Kyrie Irving Breaks Down Juking Steph Curry in Iconic Game 7 With a Shot Trainers Frowned Upon
Last night’s Game 7 between the Oklahoma City Thunder and the Indiana Pacers ended with the West’s No. 1 seed lifting the Larry O’Brien Trophy, a predictable conclusion to what has been a very unpredictable postseason. This was the 20th Game 7 in NBA Finals history, and the 16th time that the home team has prevailed.
The last Finals Game 7 occurred in 2016, when the Cleveland Cavaliers finished off their historic 3-1 comeback to beat the Golden State Warriors and become just the fourth road team to win a rubber match away from home in the process. LeBron James and Kyrie Irving led the way with 53 of the Cavs’ 93 points.
LeBron won Finals MVP, but it was Kyrie who sank the most iconic shot of the series, a 3-pointer over Steph Curry with 53 seconds left to break an 89-89 tie and give the Cavs the lead for good.
Kyrie, who is currently rehabbing the torn ACL he suffered in early March, was interviewed by ESPN’s pregame crew before the game last night. As Isiah Thomas took him down memory lane by referencing his legendary title-clinching shot, Kyrie shed some interesting insight into his mindset as that play unfolded.
“It reminded me of some of the shots that some of my peers would make fun of me for when I was a kid,” Kyrie said. “Trainers or skill development guys would tell me not a lot of righties shoot off a hesi going right, or a sidestep going right.”
“For me,” Irving continued, “when I was matched up with Steph on that play, all I was thinking was, ‘Let me create enough space on this jumpshot,’ so once I gave him a little bit of a jab, gave him a little bit of in-and-out and he jumped, I really felt like he didn’t have an idea that I was gonna go to that shot either, or that I had it in my bag.”

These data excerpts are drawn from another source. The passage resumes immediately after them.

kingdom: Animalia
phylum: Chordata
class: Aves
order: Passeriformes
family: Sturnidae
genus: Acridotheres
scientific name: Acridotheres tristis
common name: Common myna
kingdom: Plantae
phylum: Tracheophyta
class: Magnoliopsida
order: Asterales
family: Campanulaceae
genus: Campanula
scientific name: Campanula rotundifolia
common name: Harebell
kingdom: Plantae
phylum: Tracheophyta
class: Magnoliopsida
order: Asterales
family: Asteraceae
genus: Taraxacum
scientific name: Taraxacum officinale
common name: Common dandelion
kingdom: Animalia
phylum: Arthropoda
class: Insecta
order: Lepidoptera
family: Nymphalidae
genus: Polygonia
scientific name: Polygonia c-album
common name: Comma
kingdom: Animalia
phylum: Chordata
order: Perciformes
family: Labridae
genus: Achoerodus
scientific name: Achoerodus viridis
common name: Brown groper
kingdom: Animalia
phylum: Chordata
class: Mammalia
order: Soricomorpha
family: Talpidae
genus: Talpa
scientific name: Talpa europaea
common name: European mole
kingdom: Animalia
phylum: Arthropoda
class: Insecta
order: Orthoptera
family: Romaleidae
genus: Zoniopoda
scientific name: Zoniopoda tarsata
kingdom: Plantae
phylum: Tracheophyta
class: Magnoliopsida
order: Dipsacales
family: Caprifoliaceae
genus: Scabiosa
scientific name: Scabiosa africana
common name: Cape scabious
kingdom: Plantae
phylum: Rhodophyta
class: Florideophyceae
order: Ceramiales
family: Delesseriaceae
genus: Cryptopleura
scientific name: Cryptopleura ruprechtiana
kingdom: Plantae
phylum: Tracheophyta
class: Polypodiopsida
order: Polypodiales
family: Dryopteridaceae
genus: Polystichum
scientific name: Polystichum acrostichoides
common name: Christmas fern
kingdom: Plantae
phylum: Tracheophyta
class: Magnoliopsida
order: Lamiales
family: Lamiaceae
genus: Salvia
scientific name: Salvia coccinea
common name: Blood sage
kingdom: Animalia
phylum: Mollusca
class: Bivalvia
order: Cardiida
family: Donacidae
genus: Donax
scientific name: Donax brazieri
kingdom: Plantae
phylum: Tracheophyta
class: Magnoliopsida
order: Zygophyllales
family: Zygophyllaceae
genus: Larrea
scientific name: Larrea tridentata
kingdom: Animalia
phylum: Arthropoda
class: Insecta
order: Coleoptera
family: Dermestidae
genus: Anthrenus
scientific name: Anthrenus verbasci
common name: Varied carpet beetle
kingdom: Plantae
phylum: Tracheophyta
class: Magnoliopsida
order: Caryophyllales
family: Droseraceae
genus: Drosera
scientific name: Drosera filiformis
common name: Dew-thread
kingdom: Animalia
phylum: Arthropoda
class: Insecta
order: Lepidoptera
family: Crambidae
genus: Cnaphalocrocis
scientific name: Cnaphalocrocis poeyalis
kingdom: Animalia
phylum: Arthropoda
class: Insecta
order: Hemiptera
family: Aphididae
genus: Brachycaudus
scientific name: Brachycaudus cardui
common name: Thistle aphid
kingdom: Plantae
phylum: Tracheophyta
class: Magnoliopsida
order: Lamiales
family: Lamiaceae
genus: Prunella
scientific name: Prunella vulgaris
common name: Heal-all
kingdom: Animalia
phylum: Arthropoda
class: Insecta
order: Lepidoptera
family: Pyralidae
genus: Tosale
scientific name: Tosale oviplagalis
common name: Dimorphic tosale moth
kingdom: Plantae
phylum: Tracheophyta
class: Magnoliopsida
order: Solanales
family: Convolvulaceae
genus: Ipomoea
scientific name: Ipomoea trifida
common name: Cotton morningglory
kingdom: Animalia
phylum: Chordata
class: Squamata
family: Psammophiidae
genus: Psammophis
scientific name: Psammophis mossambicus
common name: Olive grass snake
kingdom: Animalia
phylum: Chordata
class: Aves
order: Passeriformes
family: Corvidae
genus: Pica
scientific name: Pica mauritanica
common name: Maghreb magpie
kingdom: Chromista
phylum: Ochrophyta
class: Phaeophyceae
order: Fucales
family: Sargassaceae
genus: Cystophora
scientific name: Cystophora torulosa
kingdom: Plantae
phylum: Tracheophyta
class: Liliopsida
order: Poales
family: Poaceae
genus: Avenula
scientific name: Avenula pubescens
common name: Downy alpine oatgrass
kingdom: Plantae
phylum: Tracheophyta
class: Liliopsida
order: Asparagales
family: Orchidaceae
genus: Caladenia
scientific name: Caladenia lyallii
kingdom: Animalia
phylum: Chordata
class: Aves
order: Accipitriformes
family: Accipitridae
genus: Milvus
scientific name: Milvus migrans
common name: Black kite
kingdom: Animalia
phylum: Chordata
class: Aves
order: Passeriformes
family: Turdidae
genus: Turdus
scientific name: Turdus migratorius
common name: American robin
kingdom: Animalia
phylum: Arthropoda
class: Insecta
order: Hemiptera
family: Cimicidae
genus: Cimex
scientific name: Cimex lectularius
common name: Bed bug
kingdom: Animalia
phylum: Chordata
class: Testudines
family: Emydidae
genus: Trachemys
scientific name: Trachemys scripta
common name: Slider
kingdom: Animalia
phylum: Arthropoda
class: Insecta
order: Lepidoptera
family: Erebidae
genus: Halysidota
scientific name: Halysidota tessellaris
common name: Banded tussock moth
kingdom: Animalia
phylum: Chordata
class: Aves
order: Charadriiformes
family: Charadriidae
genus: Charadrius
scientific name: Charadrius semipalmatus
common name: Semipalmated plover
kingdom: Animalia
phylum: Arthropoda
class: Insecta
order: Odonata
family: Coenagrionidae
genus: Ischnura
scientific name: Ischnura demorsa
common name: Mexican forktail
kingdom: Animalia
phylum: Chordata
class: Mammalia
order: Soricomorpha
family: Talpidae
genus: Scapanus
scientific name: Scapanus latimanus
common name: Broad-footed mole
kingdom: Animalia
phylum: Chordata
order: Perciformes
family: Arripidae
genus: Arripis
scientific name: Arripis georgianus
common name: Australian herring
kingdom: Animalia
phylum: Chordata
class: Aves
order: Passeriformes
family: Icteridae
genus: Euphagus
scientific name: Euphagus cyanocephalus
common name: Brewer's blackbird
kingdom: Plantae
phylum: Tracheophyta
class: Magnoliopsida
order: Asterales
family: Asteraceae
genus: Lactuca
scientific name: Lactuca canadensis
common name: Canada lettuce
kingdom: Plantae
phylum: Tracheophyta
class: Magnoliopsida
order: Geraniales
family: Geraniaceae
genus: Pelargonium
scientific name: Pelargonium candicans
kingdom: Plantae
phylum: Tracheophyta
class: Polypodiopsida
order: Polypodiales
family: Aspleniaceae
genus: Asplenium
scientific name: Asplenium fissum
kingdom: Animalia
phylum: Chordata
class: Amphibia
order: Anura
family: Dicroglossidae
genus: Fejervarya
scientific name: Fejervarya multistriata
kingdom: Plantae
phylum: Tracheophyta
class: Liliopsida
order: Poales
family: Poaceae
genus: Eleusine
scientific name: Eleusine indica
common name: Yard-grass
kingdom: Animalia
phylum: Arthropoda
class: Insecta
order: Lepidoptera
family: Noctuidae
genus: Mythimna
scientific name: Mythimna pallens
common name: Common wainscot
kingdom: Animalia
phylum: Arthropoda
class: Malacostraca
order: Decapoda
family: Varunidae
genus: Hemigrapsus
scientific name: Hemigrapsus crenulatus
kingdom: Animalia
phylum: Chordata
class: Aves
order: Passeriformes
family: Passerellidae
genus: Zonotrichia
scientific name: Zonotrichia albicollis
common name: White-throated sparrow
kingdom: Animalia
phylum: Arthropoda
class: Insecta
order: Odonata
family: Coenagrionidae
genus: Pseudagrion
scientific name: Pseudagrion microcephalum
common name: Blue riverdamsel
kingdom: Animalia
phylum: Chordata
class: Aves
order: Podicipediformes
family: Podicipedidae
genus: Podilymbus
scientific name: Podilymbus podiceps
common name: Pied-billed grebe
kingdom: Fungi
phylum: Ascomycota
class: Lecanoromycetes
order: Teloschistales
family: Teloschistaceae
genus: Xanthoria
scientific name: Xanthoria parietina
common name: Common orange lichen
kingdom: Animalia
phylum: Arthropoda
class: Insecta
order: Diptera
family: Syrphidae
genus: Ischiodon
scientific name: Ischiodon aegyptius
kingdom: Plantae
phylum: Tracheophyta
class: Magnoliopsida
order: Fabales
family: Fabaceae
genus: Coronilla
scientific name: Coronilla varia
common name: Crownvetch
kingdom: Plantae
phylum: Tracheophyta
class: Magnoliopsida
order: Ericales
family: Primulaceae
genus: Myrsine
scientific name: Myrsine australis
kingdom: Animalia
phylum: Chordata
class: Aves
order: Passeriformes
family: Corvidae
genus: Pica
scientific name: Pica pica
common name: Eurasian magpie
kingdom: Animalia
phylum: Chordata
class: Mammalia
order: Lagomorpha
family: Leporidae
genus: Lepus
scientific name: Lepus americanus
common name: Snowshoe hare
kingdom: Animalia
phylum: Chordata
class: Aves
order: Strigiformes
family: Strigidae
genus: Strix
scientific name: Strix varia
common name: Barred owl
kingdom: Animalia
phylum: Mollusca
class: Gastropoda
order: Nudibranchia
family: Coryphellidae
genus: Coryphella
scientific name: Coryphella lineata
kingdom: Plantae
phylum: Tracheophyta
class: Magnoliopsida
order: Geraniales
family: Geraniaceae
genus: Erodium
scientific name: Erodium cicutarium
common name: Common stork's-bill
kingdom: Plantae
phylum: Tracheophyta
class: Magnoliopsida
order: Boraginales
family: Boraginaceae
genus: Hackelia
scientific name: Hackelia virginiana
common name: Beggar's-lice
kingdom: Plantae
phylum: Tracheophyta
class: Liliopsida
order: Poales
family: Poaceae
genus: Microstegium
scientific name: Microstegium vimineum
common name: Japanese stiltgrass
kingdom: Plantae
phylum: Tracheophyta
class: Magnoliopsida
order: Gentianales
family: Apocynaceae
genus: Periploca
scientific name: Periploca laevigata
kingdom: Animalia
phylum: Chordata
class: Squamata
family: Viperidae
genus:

Kyrie is often cited by his peers as having the deepest bag in the game. It served him well when it mattered most. All the hours he put in working on that difficult shot helped deliver Cleveland its first NBA championship and etched Irving’s name into NBA lore in the process.
The unfortunate irony of Kyrie reliving that shot and being interviewed before the game was that another point guard, Indiana’s Tyrese Haliburton, was trying to author his own unlikely title story. Haliburton has made clutch shotmaking a regular occurrence during this postseason. He came out red-hot in Game 7 with three first-quarter 3s.
Unfortunately, just as Kyrie went down with a catastrophic injury of his own a few months ago, Haliburton, who had been playing through a strained calf, tore his Achilles just over halfway through the first quarter, robbing him of the chance to succeed Kyrie as the next Game 7 road hero.